Abstract
Background: This study was to explore differential RNA splicing patterns and elucidate the function of the splice variants served as prognostic biomarkers in colorectal cancer (CRC).
Methods: Genome-wide profiling of prognostic alternative splicing (AS) events using RNA-seq data from The Cancer Genome Atlas (TCGA) program was conducted to evaluate the roles of seven AS patterns in 330 colorectal cancer cohort. The prognostic predictors models were assessed by integrated Cox proportional hazards regression. Based on the correlations between survival associated AS events and splicing factors, splicing networks were built.
Results: A total of 2,158 survival associated AS events in CRC were identified. Interestingly, most of these top 20 survival associated AS events were adverse prognostic factors. The prognostic models were built by each type of splicing patterns, performing well for risk stratification in CRC patients. The area under curve (AUC) of receiver operating characteristic (ROC) for the combined prognostic predictors model could reach 0.963. Splicing network also suggested distinguished correlation between the expression of splicing factors and AS events in CRC patients.
Conclusion: The ideal prognostic predictors model for risk stratification in CRC patients was constructed by differential splicing patterns of 13 genes. Our findings enriched knowledge about differential RNA splicing patterns and the regulation of splicing, providing generous biomarker candidates and potential targets for the treatment of CRC.
Keywords: alternative splicing, colorectal cancer, survival, splicing factor, prognosis
Introduction
Alternative splicing (AS) is an important post-transcriptional regulatory mechanism that regulates the translation of mRNA isoforms and generates protein diversity (1). Over 95% of human genes undergo alternative splicing and encode splice variants in the normal physiological processes (2). Emerging data demonstrated that aberrant alternative splicing events were closely associated with cancer progression, metastasis, therapeutic resistance, and other oncogenic processes (3–5). Additionally, mutations or changes in expression of splicing factors could lead to the activation of oncogenes and cancer pathways or the loss-of-function in tumor suppressors (6).

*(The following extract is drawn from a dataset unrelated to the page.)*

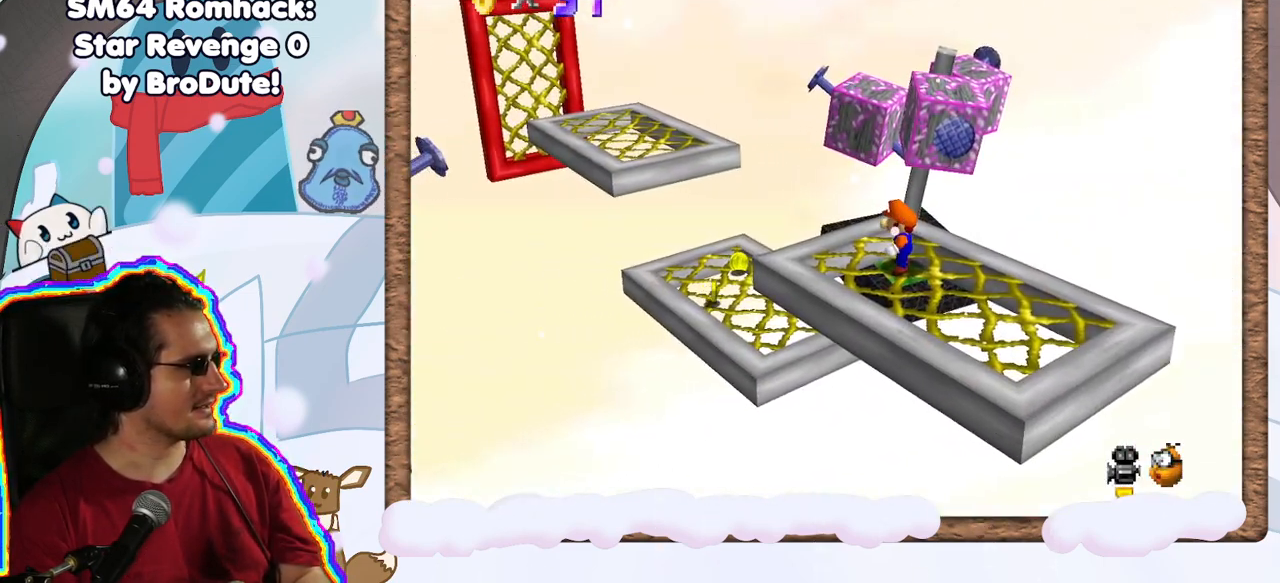
{"dt_ms": 500, "buttons": [], "left_stick": "down-right", "events": [[350, "left_stick", "down-right"]]}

Colorectal cancer (CRC) is the third most common malignancies and the second leading cause of mortality in the United States (7). The importance of alternative splicing in colorectal cancer progression has been emphasized in many studies (8, 9). Growing evidence suggested the dysregulation of splicing events and cancer-specific spliced variants could serve as prognostic biomarkers and therapeutic targets for colorectal cancer (10, 11). Therefore, identification of the link between splicing dysregulation and colorectal cancer is a crucial issue in ongoing cancer research. Nowadays, the scarcity of studies undertake a comprehensive examination of survival associated AS events in CRC. Hence, there is an urgent need to exploit the potential prognostic value of AS events in CRC patients using the genome-wide transcriptome approach.
We illuminated the roles of differential alternative splicing patterns in 330 colorectal cancer cohort using RNA-seq data in The Cancer Genome Atlas (TCGA) program, gaining systematic insights into the potential prognostic impact of CRC-specific AS events on the survival of patients. The purpose of this study is to explore differential RNA splicing patterns and elucidate the function of the splice variants served as prognostic biomarkers in CRC. Findings in this study would help to develop the novel and appropriate therapeutic treatments of colorectal cancer.
Materials and methods
AS events curation from TCGA RNA-seq data
RNA-seq data of TCGA colorectal cancer cohort were available at TCGA data portal (https://portal.gdc.cancer.gov/projects). We used SpliceSeq tool, a java application, to analyze the AS profiles, and evaluate the mRNA splicing patterns for CRC patients. The Percent Spliced In (PSI) value (12), rating from zero to one, was used in quantifying AS events and calculating for seven types of alternative splicing events: Exon Skip (ES), Mutually Exclusive Exons (ME), Retained Intron (RI), Alternate Promoter (AP), Alternate Terminator (AT), Alternate Donor site (AD), and Alternate Acceptor site (AA).
Survival analysis
Three hundred and thirty CRC patients with fully clinical parameters and at least 30 days of overall survival (OS) were included in this study. According to the median cutoff value of each parameter, patients were divided into two groups. The Cox univariate analyses were performed to estimate the clinical significance of various alternative splicing events that might influence overall survival (OS) of these CRC patients. Moreover, The Multivariate Cox regression models for independent prognostic factors were performed to candidate AS events in seven types, separately. The candidate independent prognostic AS events from seven different types were combined to build the final prognostic predictors. Furthermore, the Kaplan-Meier curves of prognostic predictor for CRC patients were compared within 5 years of OS. The chi-square test was used to compare the difference in survival status between high- and low-risk groups. Receiver operating characteristic (ROC) analyses were then used to compare the efficiency of each prediction model by survival ROC package (version 1.0.3) in R (version 3.4.3) (13).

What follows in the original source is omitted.